Unless the company responds quickly to concerns about iCloud security, and shows public concern for people impacted by the hack, the company risks doing permanent damage to its reputation, say two crisis-management experts.
"This is a big skirmish for Apple and will depend on the next couple of days what they do whether it will turn into a real disaster," said Andrew Gilman, president and chief executive of CommCore Consulting.
Apple's next move is critical for the company's standing among consumers, said Gilman in an interview with CNBC.
"Apple needs to do three or four things. First, show care and concern for the celebrities who have had their phones and data hacked. Second, use any and all social media channels to send out information to their fans. And third, actively investigate," Gilman said.
"This is a big hit today to Apple's reputation, the question is how quickly they can do damage control and whether people use their own social media channels and start throwing away their fabulous iPhones for something else," he said.
The latest security breaches also raises concern on the safety of Apple's iCloud software.
"Until a long time goes by without a [security] breach of this sort no one is going to feel comfortable," said Eric Dezenhall, president and chief executive of Dezenhall Resources.
"This is a matter of hardening technology. Until that happens, people will be rightly insecure about uploading their photographs anywhere" Dezenhall said.
An email sent to an Apple spokesperson wasn't returned, but Apple issued a statement Tuesday afternoon.

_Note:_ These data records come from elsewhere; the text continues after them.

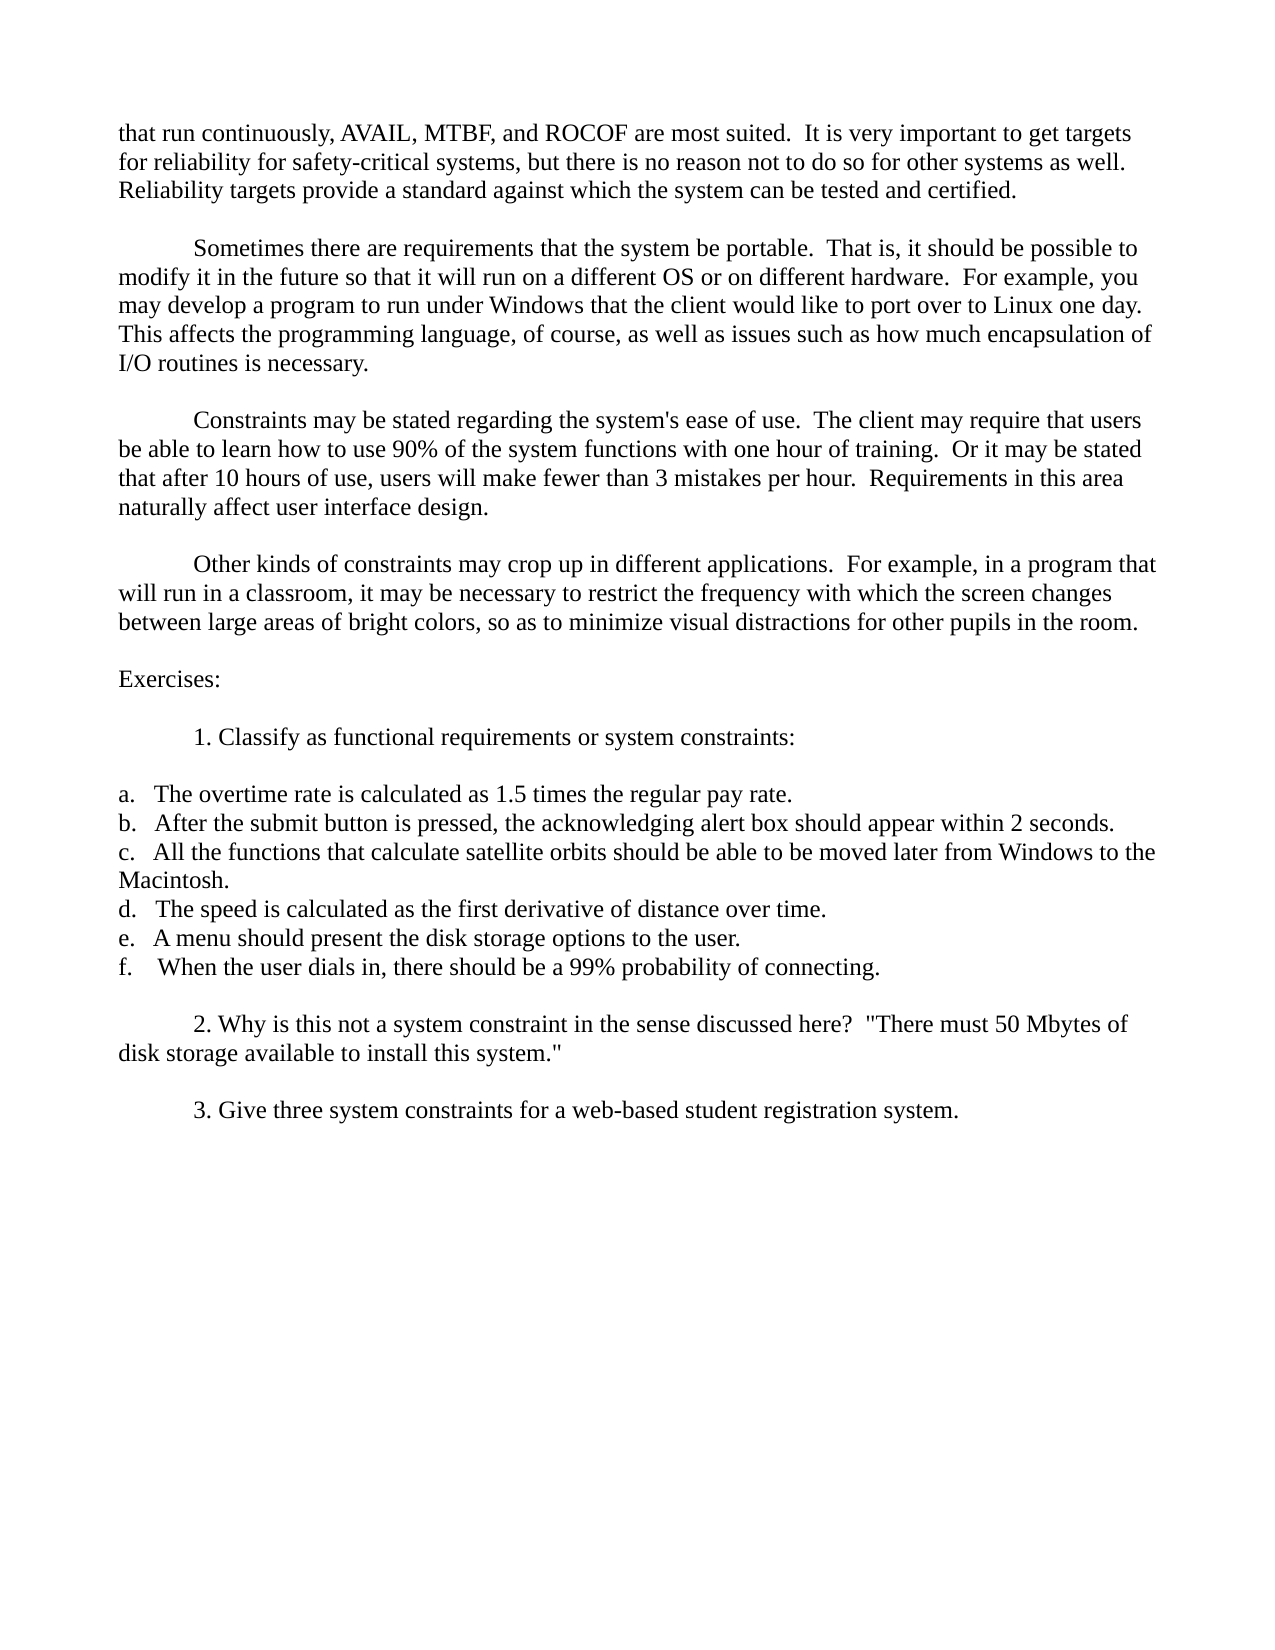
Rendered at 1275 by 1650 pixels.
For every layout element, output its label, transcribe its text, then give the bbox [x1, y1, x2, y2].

text 1. Classify as functional requirements or system constraints: [118, 722, 1157, 751]
text Other kinds of constraints may crop up in different applications. For example, in a program that will run in a classroom, it may be necessary to restrict the frequency with which the screen changes between large areas of bright colors, so as to minimize visual distractions for other pupils in the room. [118, 549, 1157, 636]
text d. The speed is calculated as the first derivative of distance over time. [118, 894, 1157, 923]
text c. All the functions that calculate satellite orbits should be able to be moved later from Windows to the Macintosh. [118, 837, 1157, 894]
text a. The overtime rate is calculated as 1.5 times the regular pay rate. [118, 779, 1157, 808]
text Exercises: [118, 664, 1157, 693]
text e. A menu should present the disk storage options to the user. [118, 923, 1157, 952]
text that run continuously, AVAIL, MTBF, and ROCOF are most suited. It is very important to get targets for reliability for safety-critical systems, but there is no reason not to do so for other systems as well. Reliability targets provide a standard against which the system can be tested and certified. [118, 118, 1157, 204]
text 2. Why is this not a system constraint in the sense discussed here? "There must 50 Mbytes of disk storage available to install this system." [118, 1009, 1157, 1067]
text b. After the submit button is pressed, the acknowledging alert box should appear within 2 seconds. [118, 808, 1157, 837]
text Sometimes there are requirements that the system be portable. That is, it should be possible to modify it in the future so that it will run on a different OS or on different hardware. For example, you may develop a program to run under Windows that the client would like to port over to Linux one day. This affects the programming language, of course, as well as issues such as how much encapsulation of I/O routines is necessary. [118, 233, 1157, 377]
text 3. Give three system constraints for a web-based student registration system. [118, 1096, 1157, 1124]
text f. When the user dials in, there should be a 99% probability of connecting. [118, 952, 1157, 981]
text Constraints may be stated regarding the system's ease of use. The client may require that users be able to learn how to use 90% of the system functions with one hour of training. Or it may be stated that after 10 hours of use, users will make fewer than 3 mistakes per hour. Requirements in this area naturally affect user interface design. [118, 406, 1157, 521]
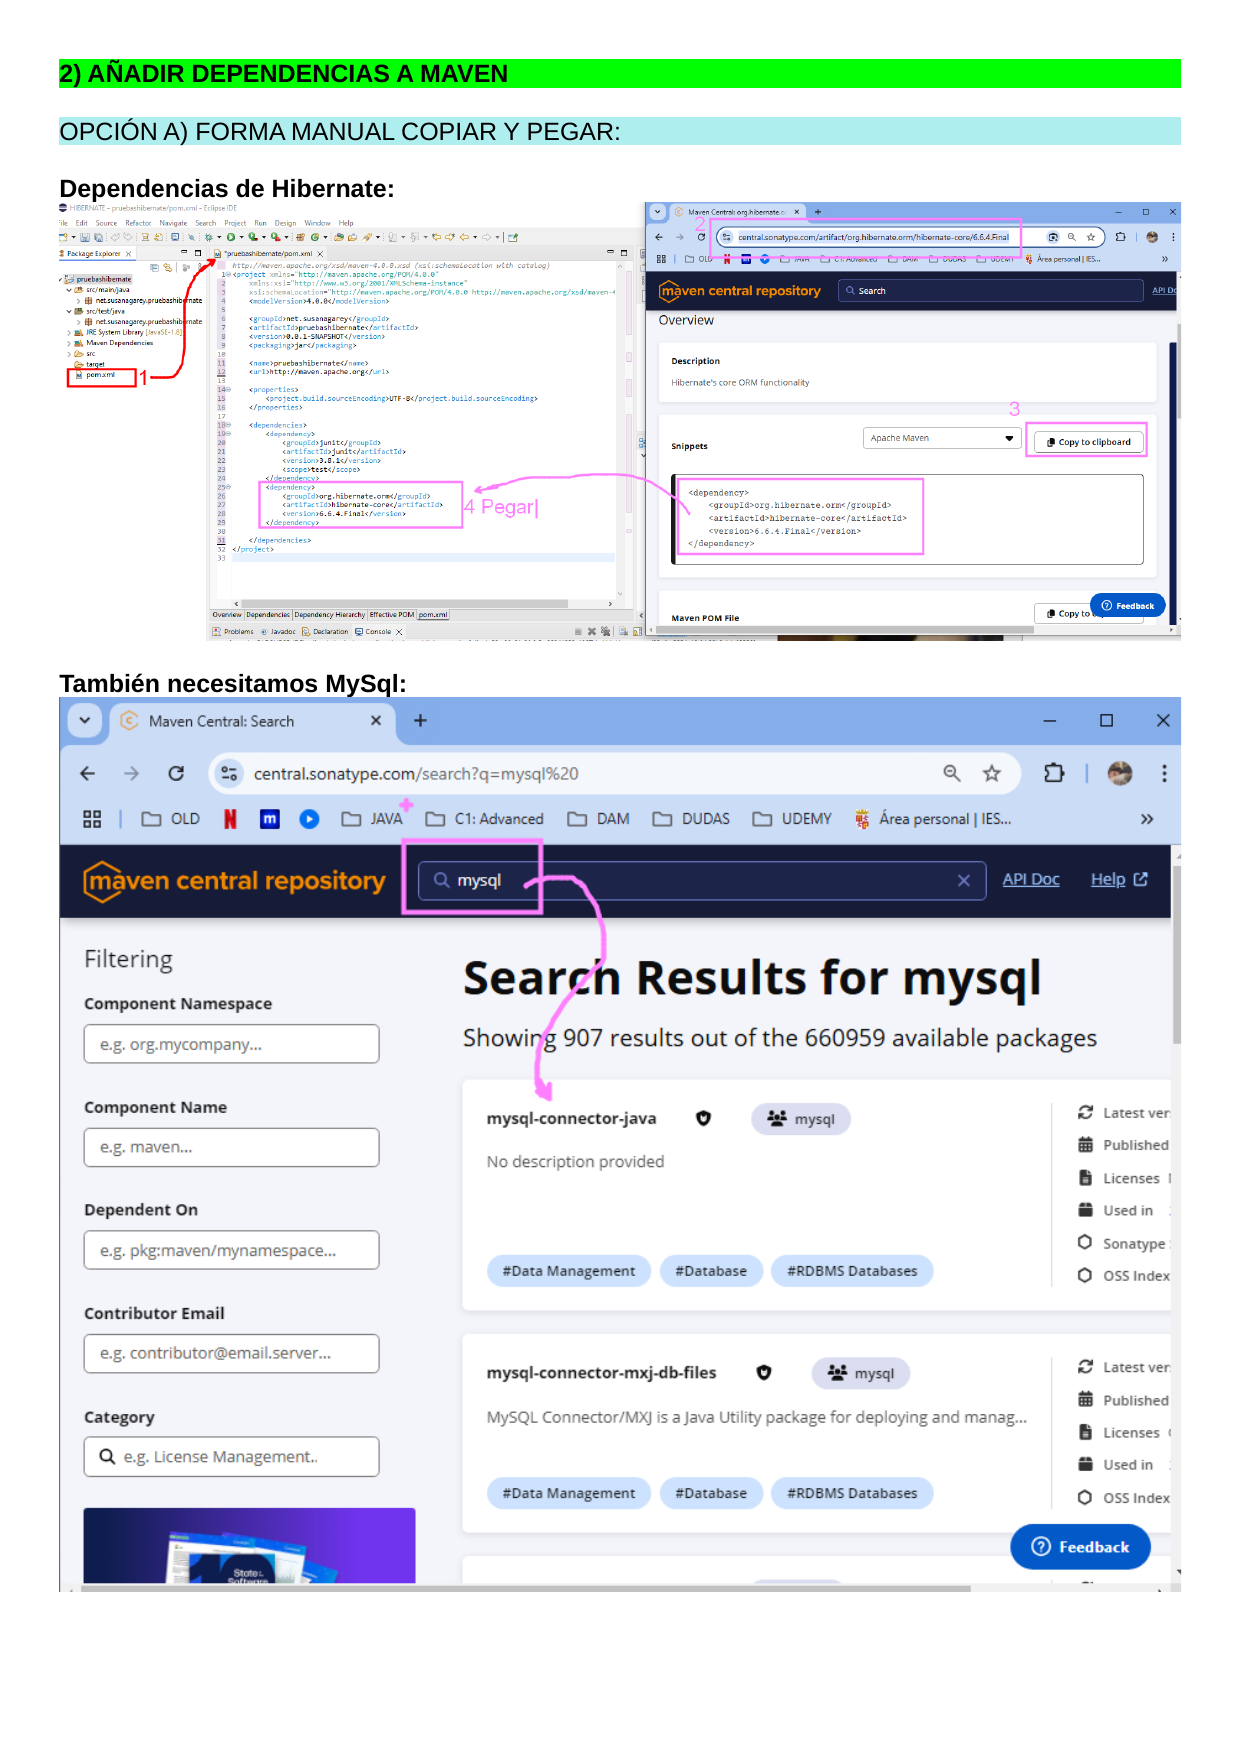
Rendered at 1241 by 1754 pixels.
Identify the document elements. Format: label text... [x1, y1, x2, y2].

picture [59, 202, 1182, 641]
picture [59, 697, 1182, 1592]
text Dependencias de Hibernate: [59, 174, 1181, 202]
text También necesitamos MySql: [59, 669, 1181, 697]
text 2) AÑADIR DEPENDENCIAS A MAVEN [59, 59, 1181, 88]
text OPCIÓN A) FORMA MANUAL COPIAR Y PEGAR: [59, 117, 1181, 145]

"After more than 40 hours of investigation, we have discovered that certain celebrity accounts were compromised by a very targeted attack on user names, passwords and security questions, a practice that has become all too common on the Internet. None of the cases we have investigated has resulted from any breach in any of Apple's systems including iCloud® or Find my iPhone. We are continuing to work with law enforcement to help identify the criminals involved," the company said.